[Requirements]: Write out every line of the data below exactly, without changing a single character.
• • • •
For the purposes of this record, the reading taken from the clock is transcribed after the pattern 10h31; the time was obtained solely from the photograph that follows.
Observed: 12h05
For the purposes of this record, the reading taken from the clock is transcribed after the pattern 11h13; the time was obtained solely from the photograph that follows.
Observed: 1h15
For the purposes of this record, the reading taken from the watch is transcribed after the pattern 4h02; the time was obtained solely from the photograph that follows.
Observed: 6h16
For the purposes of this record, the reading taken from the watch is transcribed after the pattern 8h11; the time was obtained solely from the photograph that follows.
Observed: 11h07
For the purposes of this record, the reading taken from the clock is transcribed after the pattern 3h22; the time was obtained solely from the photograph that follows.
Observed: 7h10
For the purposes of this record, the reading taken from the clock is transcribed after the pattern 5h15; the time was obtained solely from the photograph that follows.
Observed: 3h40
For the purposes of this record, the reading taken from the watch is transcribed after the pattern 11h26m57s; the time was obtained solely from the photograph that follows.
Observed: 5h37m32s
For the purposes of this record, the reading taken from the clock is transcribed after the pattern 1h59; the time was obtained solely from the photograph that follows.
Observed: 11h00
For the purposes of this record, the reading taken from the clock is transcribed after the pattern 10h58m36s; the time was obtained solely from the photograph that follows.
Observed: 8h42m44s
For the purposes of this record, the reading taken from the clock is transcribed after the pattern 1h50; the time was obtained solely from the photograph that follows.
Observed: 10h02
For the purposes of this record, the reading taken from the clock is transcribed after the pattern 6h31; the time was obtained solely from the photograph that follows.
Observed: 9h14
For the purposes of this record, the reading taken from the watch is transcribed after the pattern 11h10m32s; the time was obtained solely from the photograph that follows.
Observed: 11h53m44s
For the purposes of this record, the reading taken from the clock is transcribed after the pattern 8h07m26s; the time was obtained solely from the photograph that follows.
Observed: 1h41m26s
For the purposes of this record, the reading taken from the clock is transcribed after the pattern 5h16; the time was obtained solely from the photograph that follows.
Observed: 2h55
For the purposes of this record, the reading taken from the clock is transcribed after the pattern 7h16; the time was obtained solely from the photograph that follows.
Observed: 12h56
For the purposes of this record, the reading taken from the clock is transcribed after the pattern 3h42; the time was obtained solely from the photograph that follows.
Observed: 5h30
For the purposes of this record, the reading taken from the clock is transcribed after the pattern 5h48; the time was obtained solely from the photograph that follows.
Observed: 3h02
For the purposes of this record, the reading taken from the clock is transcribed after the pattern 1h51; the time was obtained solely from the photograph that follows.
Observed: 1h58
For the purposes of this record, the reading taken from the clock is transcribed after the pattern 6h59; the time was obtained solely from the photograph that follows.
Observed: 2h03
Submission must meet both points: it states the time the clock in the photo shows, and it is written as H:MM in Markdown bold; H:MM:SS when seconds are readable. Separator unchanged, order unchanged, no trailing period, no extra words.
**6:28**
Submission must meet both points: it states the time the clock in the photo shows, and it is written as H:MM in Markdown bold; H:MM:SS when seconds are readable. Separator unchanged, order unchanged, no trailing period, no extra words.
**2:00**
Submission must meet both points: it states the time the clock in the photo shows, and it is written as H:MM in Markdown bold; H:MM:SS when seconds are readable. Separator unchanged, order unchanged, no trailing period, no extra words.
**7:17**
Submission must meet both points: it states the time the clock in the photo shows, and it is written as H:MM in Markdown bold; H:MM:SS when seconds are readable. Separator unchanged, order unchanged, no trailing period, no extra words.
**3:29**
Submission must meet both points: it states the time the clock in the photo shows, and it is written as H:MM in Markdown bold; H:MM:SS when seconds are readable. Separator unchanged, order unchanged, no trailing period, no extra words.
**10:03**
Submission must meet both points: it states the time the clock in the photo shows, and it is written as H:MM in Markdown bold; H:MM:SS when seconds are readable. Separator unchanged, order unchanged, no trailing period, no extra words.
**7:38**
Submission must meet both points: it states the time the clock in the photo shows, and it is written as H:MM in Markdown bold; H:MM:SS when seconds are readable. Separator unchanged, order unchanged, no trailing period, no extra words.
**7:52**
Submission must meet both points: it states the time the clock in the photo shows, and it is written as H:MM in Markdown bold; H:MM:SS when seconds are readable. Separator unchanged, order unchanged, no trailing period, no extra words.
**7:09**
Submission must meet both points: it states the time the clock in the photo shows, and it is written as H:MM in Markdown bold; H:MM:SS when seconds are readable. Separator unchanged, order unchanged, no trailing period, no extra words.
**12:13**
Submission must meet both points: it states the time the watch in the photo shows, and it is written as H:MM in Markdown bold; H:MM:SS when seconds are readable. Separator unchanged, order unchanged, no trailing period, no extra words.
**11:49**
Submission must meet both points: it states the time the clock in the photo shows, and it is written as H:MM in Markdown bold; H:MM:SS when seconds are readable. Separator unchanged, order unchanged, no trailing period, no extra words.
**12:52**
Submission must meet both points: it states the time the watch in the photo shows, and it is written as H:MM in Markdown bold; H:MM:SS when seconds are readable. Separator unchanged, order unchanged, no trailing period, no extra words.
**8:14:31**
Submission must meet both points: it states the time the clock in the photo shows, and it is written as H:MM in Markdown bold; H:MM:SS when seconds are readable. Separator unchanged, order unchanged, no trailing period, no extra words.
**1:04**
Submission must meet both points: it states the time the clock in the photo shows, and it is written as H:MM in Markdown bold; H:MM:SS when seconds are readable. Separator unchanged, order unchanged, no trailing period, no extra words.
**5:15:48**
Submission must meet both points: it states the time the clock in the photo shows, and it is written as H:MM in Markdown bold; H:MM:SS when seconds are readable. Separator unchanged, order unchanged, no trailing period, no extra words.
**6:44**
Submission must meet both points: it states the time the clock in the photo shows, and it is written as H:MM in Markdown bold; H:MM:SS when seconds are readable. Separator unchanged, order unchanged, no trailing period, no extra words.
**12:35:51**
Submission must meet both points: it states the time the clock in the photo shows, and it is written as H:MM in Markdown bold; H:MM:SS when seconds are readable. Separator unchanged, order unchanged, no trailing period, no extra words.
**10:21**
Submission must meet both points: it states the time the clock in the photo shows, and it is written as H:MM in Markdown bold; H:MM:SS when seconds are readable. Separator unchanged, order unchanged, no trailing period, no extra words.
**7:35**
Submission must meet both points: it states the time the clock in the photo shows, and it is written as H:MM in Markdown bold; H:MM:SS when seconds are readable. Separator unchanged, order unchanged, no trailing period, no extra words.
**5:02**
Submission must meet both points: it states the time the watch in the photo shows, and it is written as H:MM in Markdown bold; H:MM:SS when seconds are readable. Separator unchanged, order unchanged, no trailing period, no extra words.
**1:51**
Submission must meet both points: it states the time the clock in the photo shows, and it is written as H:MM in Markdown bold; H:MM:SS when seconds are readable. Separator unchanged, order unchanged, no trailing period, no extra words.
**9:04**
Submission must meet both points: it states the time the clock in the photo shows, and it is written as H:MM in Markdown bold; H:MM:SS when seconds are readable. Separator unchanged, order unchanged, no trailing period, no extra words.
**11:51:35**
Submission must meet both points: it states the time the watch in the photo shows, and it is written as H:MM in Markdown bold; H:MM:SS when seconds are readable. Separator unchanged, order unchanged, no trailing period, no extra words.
• • • •
[Correct response]:
For the purposes of this record, the reading taken from the clock is transcribed after the pattern 10h31; the time was obtained solely from the photograph that follows.
Observed: 12h05
For the purposes of this record, the reading taken from the clock is transcribed after the pattern 11h13; the time was obtained solely from the photograph that follows.
Observed: 1h15
For the purposes of this record, the reading taken from the watch is transcribed after the pattern 4h02; the time was obtained solely from the photograph that follows.
Observed: 6h16
For the purposes of this record, the reading taken from the watch is transcribed after the pattern 8h11; the time was obtained solely from the photograph that follows.
Observed: 11h07
For the purposes of this record, the reading taken from the clock is transcribed after the pattern 3h22; the time was obtained solely from the photograph that follows.
Observed: 7h10
For the purposes of this record, the reading taken from the clock is transcribed after the pattern 5h15; the time was obtained solely from the photograph that follows.
Observed: 3h40
For the purposes of this record, the reading taken from the watch is transcribed after the pattern 11h26m57s; the time was obtained solely from the photograph that follows.
Observed: 5h37m32s
For the purposes of this record, the reading taken from the clock is transcribed after the pattern 1h59; the time was obtained solely from the photograph that follows.
Observed: 11h00
For the purposes of this record, the reading taken from the clock is transcribed after the pattern 10h58m36s; the time was obtained solely from the photograph that follows.
Observed: 8h42m44s
For the purposes of this record, the reading taken from the clock is transcribed after the pattern 1h50; the time was obtained solely from the photograph that follows.
Observed: 10h02
For the purposes of this record, the reading taken from the clock is transcribed after the pattern 6h31; the time was obtained solely from the photograph that follows.
Observed: 9h14
For the purposes of this record, the reading taken from the watch is transcribed after the pattern 11h10m32s; the time was obtained solely from the photograph that follows.
Observed: 11h53m44s
For the purposes of this record, the reading taken from the clock is transcribed after the pattern 8h07m26s; the time was obtained solely from the photograph that follows.
Observed: 1h41m26s
For the purposes of this record, the reading taken from the clock is transcribed after the pattern 5h16; the time was obtained solely from the photograph that follows.
Observed: 2h55
For the purposes of this record, the reading taken from the clock is transcribed after the pattern 7h16; the time was obtained solely from the photograph that follows.
Observed: 12h56
For the purposes of this record, the reading taken from the clock is transcribed after the pattern 3h42; the time was obtained solely from the photograph that follows.
Observed: 5h30
For the purposes of this record, the reading taken from the clock is transcribed after the pattern 5h48; the time was obtained solely from the photograph that follows.
Observed: 3h02
For the purposes of this record, the reading taken from the clock is transcribed after the pattern 1h51; the time was obtained solely from the photograph that follows.
Observed: 1h58
For the purposes of this record, the reading taken from the clock is transcribed after the pattern 6h59; the time was obtained solely from the photograph that follows.
Observed: 2h03
Submission must meet both points: it states the time the clock in the photo shows, and it is written as H:MM in Markdown bold; H:MM:SS when seconds are readable. Separator unchanged, order unchanged, no trailing period, no extra words.
**6:28**
Submission must meet both points: it states the time the clock in the photo shows, and it is written as H:MM in Markdown bold; H:MM:SS when seconds are readable. Separator unchanged, order unchanged, no trailing period, no extra words.
**2:00**
Submission must meet both points: it states the time the clock in the photo shows, and it is written as H:MM in Markdown bold; H:MM:SS when seconds are readable. Separator unchanged, order unchanged, no trailing period, no extra words.
**7:17**
Submission must meet both points: it states the time the clock in the photo shows, and it is written as H:MM in Markdown bold; H:MM:SS when seconds are readable. Separator unchanged, order unchanged, no trailing period, no extra words.
**3:29**
Submission must meet both points: it states the time the clock in the photo shows, and it is written as H:MM in Markdown bold; H:MM:SS when seconds are readable. Separator unchanged, order unchanged, no trailing period, no extra words.
**10:03**
Submission must meet both points: it states the time the clock in the photo shows, and it is written as H:MM in Markdown bold; H:MM:SS when seconds are readable. Separator unchanged, order unchanged, no trailing period, no extra words.
**7:38**
Submission must meet both points: it states the time the clock in the photo shows, and it is written as H:MM in Markdown bold; H:MM:SS when seconds are readable. Separator unchanged, order unchanged, no trailing period, no extra words.
**7:52**
Submission must meet both points: it states the time the clock in the photo shows, and it is written as H:MM in Markdown bold; H:MM:SS when seconds are readable. Separator unchanged, order unchanged, no trailing period, no extra words.
**7:09**
Submission must meet both points: it states the time the clock in the photo shows, and it is written as H:MM in Markdown bold; H:MM:SS when seconds are readable. Separator unchanged, order unchanged, no trailing period, no extra words.
**12:13**
Submission must meet both points: it states the time the watch in the photo shows, and it is written as H:MM in Markdown bold; H:MM:SS when seconds are readable. Separator unchanged, order unchanged, no trailing period, no extra words.
**11:49**
Submission must meet both points: it states the time the clock in the photo shows, and it is written as H:MM in Markdown bold; H:MM:SS when seconds are readable. Separator unchanged, order unchanged, no trailing period, no extra words.
**12:52**
Submission must meet both points: it states the time the watch in the photo shows, and it is written as H:MM in Markdown bold; H:MM:SS when seconds are readable. Separator unchanged, order unchanged, no trailing period, no extra words.
**8:14:31**
Submission must meet both points: it states the time the clock in the photo shows, and it is written as H:MM in Markdown bold; H:MM:SS when seconds are readable. Separator unchanged, order unchanged, no trailing period, no extra words.
**1:04**
Submission must meet both points: it states the time the clock in the photo shows, and it is written as H:MM in Markdown bold; H:MM:SS when seconds are readable. Separator unchanged, order unchanged, no trailing period, no extra words.
**5:15:48**
Submission must meet both points: it states the time the clock in the photo shows, and it is written as H:MM in Markdown bold; H:MM:SS when seconds are readable. Separator unchanged, order unchanged, no trailing period, no extra words.
**6:44**
Submission must meet both points: it states the time the clock in the photo shows, and it is written as H:MM in Markdown bold; H:MM:SS when seconds are readable. Separator unchanged, order unchanged, no trailing period, no extra words.
**12:35:51**
Submission must meet both points: it states the time the clock in the photo shows, and it is written as H:MM in Markdown bold; H:MM:SS when seconds are readable. Separator unchanged, order unchanged, no trailing period, no extra words.
**10:21**
Submission must meet both points: it states the time the clock in the photo shows, and it is written as H:MM in Markdown bold; H:MM:SS when seconds are readable. Separator unchanged, order unchanged, no trailing period, no extra words.
**7:35**
Submission must meet both points: it states the time the clock in the photo shows, and it is written as H:MM in Markdown bold; H:MM:SS when seconds are readable. Separator unchanged, order unchanged, no trailing period, no extra words.
**5:02**
Submission must meet both points: it states the time the watch in the photo shows, and it is written as H:MM in Markdown bold; H:MM:SS when seconds are readable. Separator unchanged, order unchanged, no trailing period, no extra words.
**1:51**
Submission must meet both points: it states the time the clock in the photo shows, and it is written as H:MM in Markdown bold; H:MM:SS when seconds are readable. Separator unchanged, order unchanged, no trailing period, no extra words.
**9:04**
Submission must meet both points: it states the time the clock in the photo shows, and it is written as H:MM in Markdown bold; H:MM:SS when seconds are readable. Separator unchanged, order unchanged, no trailing period, no extra words.
**11:51:35**
Submission must meet both points: it states the time the watch in the photo shows, and it is written as H:MM in Markdown bold; H:MM:SS when seconds are readable. Separator unchanged, order unchanged, no trailing period, no extra words.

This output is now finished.